[Collected data entries]
======
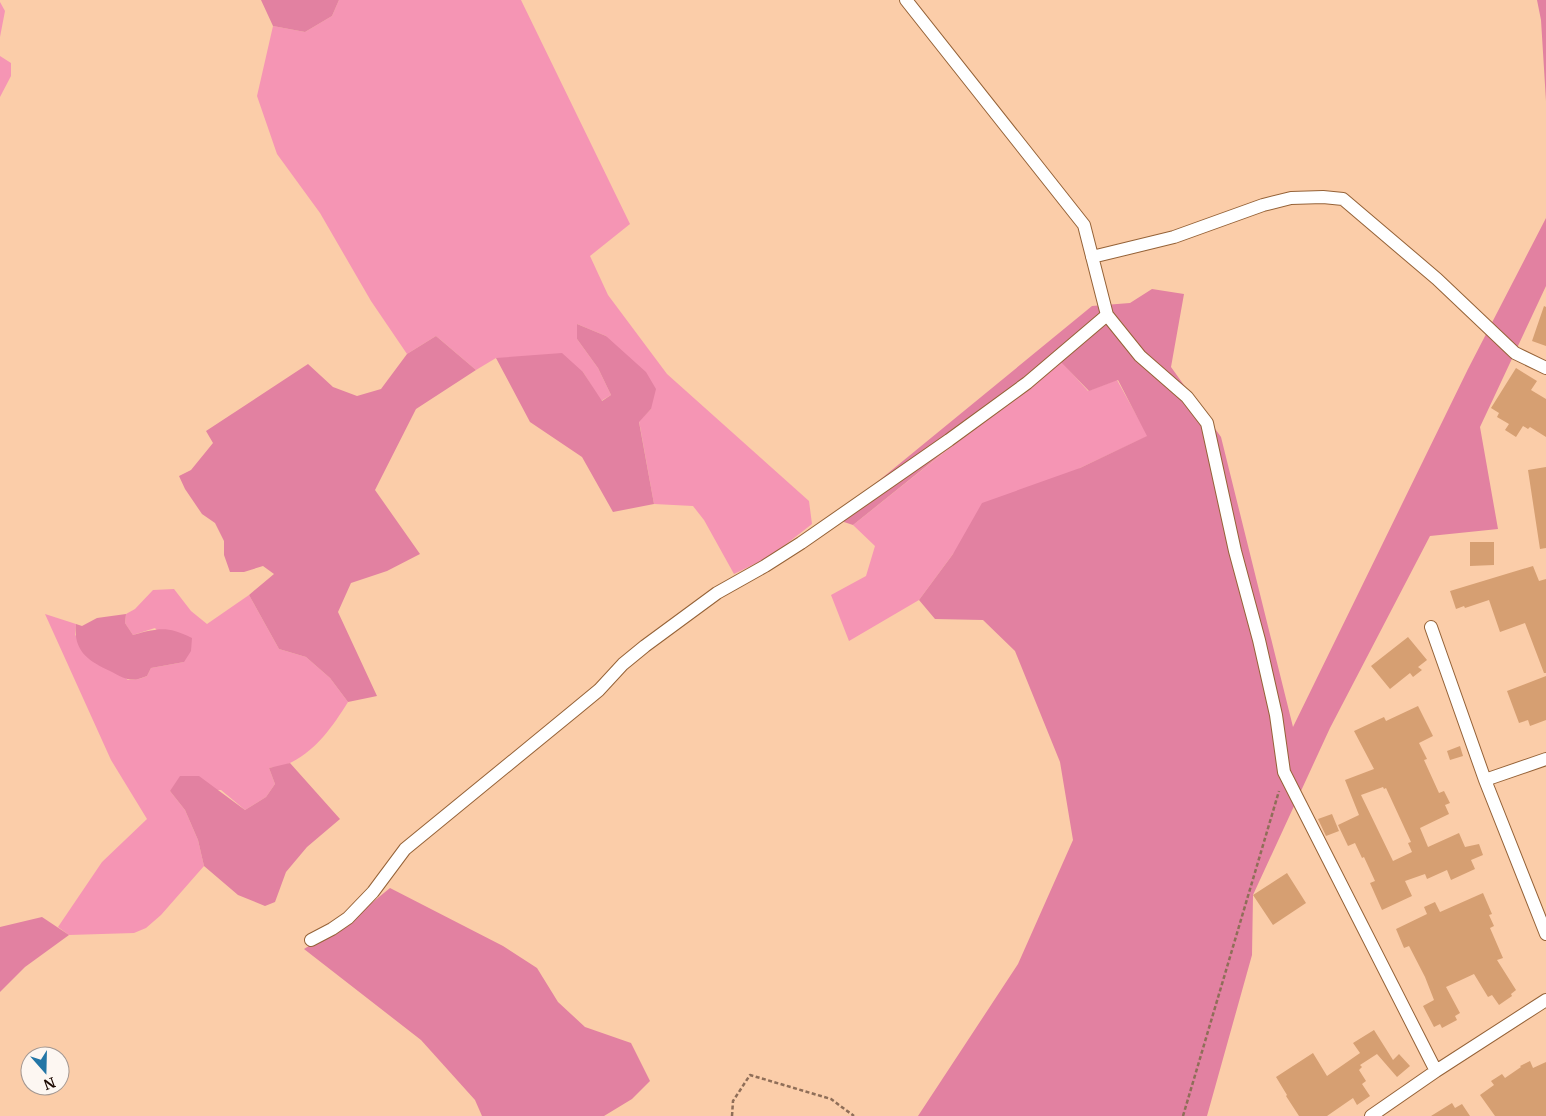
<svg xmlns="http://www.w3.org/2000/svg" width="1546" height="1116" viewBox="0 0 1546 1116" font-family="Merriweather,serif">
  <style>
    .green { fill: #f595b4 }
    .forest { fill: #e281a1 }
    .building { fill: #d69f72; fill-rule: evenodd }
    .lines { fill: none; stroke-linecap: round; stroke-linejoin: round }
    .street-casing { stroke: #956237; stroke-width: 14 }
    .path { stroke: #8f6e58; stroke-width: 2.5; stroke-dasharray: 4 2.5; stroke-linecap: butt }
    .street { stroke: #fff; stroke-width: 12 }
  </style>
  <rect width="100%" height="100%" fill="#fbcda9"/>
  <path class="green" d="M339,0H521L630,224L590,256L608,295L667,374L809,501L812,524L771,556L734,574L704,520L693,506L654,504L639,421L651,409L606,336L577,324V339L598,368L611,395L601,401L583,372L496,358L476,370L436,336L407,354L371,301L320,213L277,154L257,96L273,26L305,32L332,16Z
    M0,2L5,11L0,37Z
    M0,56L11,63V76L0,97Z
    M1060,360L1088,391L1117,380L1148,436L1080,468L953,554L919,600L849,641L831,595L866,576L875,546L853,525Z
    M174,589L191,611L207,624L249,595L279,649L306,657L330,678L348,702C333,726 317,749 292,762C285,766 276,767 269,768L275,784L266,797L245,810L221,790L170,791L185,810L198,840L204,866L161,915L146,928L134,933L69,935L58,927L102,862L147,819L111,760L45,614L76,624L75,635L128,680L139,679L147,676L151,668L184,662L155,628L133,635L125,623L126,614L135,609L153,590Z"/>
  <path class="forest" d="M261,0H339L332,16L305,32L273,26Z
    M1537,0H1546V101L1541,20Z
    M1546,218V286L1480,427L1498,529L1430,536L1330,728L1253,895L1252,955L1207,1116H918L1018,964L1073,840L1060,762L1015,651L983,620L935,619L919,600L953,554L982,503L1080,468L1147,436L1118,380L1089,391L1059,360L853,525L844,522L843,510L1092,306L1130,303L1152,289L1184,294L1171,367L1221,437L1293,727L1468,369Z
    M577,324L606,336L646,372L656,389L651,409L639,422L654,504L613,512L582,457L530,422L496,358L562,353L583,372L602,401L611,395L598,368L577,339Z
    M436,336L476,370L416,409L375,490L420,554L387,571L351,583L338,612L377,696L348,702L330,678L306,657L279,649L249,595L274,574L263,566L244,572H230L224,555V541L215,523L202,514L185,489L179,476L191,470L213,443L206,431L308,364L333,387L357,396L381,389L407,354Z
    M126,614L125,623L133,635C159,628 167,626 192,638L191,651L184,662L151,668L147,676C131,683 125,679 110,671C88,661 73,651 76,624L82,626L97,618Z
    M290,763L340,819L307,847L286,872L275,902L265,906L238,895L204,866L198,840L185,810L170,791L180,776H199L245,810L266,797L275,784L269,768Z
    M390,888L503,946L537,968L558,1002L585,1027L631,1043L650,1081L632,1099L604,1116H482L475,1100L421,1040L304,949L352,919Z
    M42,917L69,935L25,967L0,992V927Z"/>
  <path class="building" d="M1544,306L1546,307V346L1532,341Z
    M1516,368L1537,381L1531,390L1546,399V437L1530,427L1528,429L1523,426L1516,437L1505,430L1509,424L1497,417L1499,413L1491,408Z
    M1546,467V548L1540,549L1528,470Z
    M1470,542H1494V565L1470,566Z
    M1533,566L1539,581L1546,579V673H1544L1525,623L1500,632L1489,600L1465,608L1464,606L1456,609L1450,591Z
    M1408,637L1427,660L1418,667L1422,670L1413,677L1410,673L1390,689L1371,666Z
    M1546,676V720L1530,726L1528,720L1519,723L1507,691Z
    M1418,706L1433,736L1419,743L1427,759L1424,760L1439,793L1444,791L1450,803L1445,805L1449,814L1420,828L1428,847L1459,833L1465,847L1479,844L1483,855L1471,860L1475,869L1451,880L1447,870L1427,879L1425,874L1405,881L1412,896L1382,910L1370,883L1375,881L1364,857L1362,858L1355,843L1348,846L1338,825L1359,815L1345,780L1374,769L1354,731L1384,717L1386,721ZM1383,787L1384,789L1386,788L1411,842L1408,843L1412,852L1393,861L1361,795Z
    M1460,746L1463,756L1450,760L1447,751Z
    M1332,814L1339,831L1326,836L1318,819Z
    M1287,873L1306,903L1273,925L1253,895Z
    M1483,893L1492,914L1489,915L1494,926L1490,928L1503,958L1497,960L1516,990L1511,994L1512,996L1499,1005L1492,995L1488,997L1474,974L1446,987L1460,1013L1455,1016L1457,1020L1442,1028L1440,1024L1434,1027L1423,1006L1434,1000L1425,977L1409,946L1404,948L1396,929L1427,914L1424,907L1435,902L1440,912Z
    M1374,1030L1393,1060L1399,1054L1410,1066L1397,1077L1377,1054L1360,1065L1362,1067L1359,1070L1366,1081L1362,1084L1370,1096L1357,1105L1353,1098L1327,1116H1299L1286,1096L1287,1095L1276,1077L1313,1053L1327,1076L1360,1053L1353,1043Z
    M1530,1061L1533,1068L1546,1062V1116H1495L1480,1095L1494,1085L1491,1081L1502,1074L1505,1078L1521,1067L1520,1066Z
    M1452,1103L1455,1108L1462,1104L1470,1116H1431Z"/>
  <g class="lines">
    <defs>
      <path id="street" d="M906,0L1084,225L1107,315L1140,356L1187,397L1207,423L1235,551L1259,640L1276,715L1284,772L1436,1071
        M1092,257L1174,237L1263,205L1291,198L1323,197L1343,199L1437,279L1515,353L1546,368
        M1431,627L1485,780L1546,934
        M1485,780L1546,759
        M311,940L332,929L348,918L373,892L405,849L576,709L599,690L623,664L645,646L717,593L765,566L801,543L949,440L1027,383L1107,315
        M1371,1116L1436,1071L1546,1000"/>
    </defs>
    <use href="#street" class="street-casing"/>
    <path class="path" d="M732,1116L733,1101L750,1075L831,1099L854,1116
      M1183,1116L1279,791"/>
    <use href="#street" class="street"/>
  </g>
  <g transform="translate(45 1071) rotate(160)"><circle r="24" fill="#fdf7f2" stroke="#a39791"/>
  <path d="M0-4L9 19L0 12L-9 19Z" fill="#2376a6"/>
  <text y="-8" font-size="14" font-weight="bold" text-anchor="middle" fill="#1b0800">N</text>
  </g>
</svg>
======
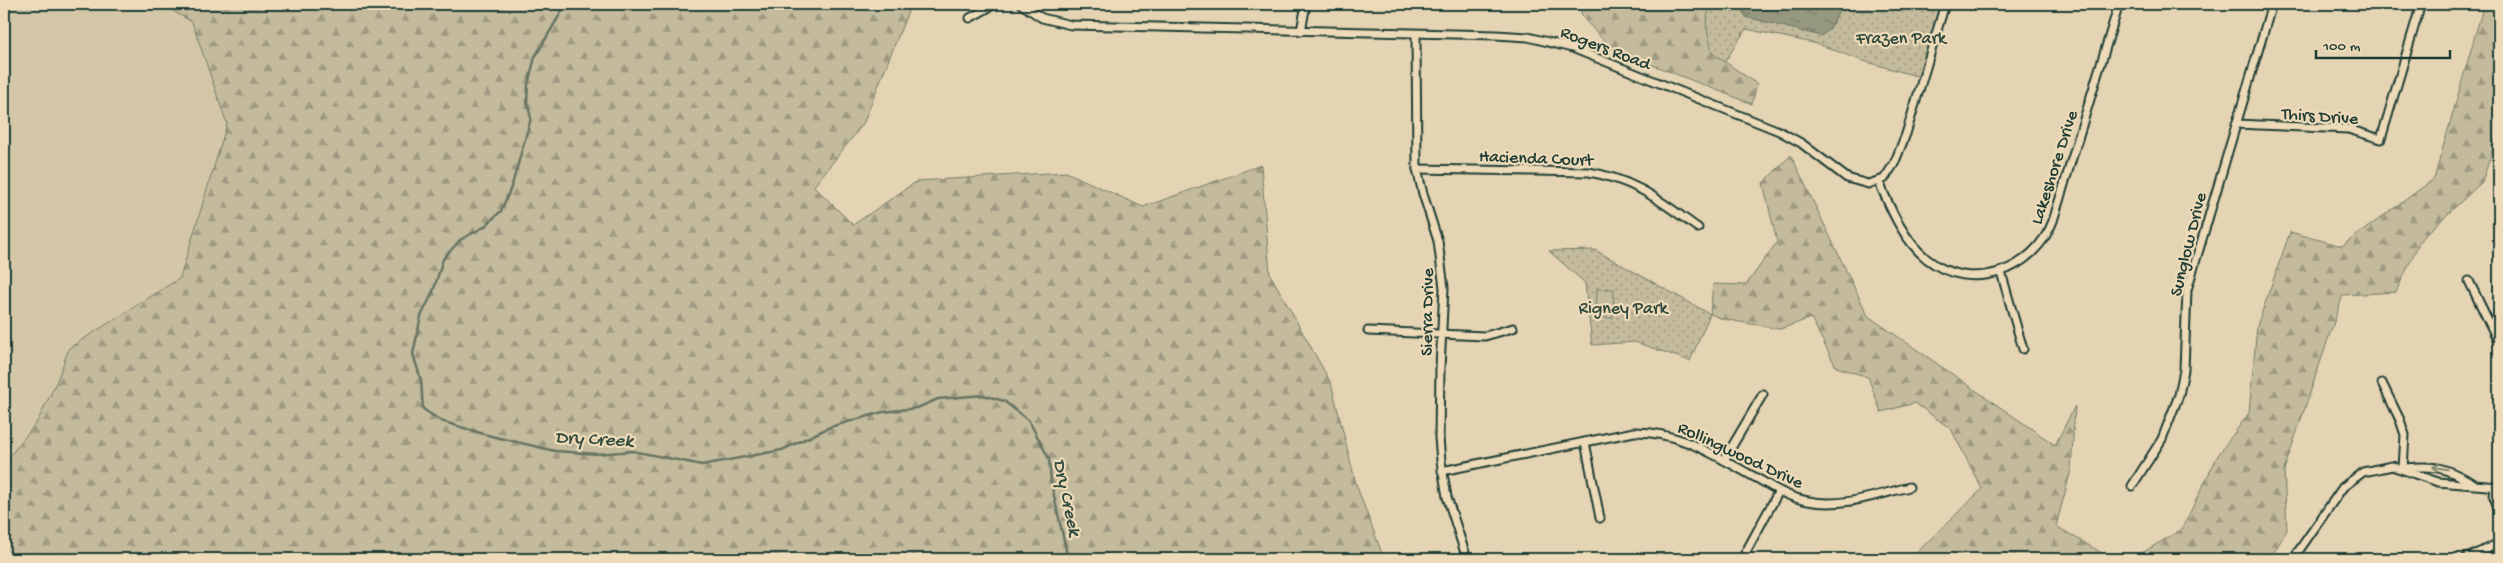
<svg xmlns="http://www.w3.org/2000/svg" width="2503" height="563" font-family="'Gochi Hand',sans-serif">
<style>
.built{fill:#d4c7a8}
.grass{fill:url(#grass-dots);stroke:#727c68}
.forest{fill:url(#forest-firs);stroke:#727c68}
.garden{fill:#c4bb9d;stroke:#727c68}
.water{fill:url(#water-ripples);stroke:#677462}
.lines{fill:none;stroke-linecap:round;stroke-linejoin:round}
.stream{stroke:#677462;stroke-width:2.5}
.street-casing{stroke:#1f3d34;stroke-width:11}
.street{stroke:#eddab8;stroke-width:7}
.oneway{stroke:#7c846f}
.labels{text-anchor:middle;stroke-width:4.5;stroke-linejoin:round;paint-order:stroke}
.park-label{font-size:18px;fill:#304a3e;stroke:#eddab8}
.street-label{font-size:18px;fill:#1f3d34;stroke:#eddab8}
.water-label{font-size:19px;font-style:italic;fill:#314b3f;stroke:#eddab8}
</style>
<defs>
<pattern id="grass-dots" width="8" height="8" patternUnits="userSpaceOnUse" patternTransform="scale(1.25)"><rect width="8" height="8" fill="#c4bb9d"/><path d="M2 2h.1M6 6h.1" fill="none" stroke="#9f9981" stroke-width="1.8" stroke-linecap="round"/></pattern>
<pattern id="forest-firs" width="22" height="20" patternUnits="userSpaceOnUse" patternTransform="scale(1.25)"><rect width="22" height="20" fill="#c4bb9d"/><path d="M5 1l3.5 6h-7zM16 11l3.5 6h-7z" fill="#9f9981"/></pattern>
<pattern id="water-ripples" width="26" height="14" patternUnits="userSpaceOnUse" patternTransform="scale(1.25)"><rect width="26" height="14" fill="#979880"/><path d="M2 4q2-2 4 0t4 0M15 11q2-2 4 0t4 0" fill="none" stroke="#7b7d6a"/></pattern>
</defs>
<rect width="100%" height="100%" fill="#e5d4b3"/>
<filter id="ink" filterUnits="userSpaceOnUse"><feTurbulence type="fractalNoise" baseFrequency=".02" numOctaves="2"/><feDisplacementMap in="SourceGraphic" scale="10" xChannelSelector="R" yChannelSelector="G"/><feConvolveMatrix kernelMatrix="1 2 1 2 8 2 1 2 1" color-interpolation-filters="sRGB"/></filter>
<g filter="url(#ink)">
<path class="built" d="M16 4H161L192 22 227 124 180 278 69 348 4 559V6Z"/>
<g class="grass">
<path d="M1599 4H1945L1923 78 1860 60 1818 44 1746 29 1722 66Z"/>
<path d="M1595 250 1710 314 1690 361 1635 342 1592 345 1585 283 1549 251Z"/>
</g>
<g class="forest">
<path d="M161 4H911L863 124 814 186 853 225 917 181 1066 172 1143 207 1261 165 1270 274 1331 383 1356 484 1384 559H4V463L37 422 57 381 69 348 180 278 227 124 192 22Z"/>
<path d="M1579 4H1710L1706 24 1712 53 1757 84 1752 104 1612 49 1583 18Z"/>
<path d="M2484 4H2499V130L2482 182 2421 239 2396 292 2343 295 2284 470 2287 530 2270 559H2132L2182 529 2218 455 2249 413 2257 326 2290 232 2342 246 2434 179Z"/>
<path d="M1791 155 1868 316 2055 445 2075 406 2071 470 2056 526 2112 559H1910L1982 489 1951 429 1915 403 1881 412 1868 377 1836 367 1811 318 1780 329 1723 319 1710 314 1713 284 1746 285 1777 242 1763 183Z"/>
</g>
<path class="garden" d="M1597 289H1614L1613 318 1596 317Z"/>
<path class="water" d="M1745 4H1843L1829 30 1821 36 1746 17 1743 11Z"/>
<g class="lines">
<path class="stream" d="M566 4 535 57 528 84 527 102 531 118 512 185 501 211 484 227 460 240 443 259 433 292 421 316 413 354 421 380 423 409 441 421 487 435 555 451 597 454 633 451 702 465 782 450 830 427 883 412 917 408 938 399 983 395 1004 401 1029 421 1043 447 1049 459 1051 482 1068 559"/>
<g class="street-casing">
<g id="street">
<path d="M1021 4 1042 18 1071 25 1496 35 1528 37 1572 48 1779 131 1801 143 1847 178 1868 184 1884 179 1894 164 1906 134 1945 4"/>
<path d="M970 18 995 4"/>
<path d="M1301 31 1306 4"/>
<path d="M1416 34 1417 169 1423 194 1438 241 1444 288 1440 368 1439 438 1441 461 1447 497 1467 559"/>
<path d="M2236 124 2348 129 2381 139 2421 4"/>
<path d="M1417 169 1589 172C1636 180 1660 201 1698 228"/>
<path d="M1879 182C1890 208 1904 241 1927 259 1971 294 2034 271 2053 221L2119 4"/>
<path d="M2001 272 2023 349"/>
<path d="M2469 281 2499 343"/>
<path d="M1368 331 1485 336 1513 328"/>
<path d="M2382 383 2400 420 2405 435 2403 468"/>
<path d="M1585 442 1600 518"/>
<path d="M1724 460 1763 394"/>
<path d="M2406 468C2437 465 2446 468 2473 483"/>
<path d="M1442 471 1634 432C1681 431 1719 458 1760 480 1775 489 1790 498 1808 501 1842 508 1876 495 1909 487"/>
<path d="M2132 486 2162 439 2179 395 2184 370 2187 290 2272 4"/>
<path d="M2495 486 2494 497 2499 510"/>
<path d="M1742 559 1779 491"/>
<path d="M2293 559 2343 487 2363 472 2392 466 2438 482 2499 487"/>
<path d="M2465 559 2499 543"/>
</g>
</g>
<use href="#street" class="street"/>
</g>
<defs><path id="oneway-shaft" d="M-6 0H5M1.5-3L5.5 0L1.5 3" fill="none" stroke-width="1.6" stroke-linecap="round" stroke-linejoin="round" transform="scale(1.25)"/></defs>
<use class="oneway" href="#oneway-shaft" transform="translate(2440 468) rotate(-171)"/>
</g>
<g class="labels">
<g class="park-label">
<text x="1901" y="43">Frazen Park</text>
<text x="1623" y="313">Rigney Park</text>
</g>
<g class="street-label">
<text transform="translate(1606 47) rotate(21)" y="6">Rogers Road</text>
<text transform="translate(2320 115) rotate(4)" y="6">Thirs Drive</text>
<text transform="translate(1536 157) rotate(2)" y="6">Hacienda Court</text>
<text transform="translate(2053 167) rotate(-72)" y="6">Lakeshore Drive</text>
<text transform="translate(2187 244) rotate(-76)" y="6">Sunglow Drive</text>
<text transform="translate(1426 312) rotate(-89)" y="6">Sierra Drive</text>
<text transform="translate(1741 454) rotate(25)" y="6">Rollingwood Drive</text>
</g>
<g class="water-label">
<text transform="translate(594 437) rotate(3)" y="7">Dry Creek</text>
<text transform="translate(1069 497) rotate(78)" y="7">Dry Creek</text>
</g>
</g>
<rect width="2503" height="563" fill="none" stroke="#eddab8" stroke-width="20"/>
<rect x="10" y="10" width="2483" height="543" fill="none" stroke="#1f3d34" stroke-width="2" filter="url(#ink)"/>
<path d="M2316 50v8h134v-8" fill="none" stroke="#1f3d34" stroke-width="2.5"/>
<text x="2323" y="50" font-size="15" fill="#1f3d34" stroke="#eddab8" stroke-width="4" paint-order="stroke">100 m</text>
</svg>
======
### Activity
Check each line of the entries above for the word "anchor". List the ones that have it.

### The answer
  <text y="-8" font-size="14" font-weight="bold" text-anchor="middle" fill="#1b0800">N</text>
.labels{text-anchor:middle;stroke-width:4.5;stroke-linejoin:round;paint-order:stroke}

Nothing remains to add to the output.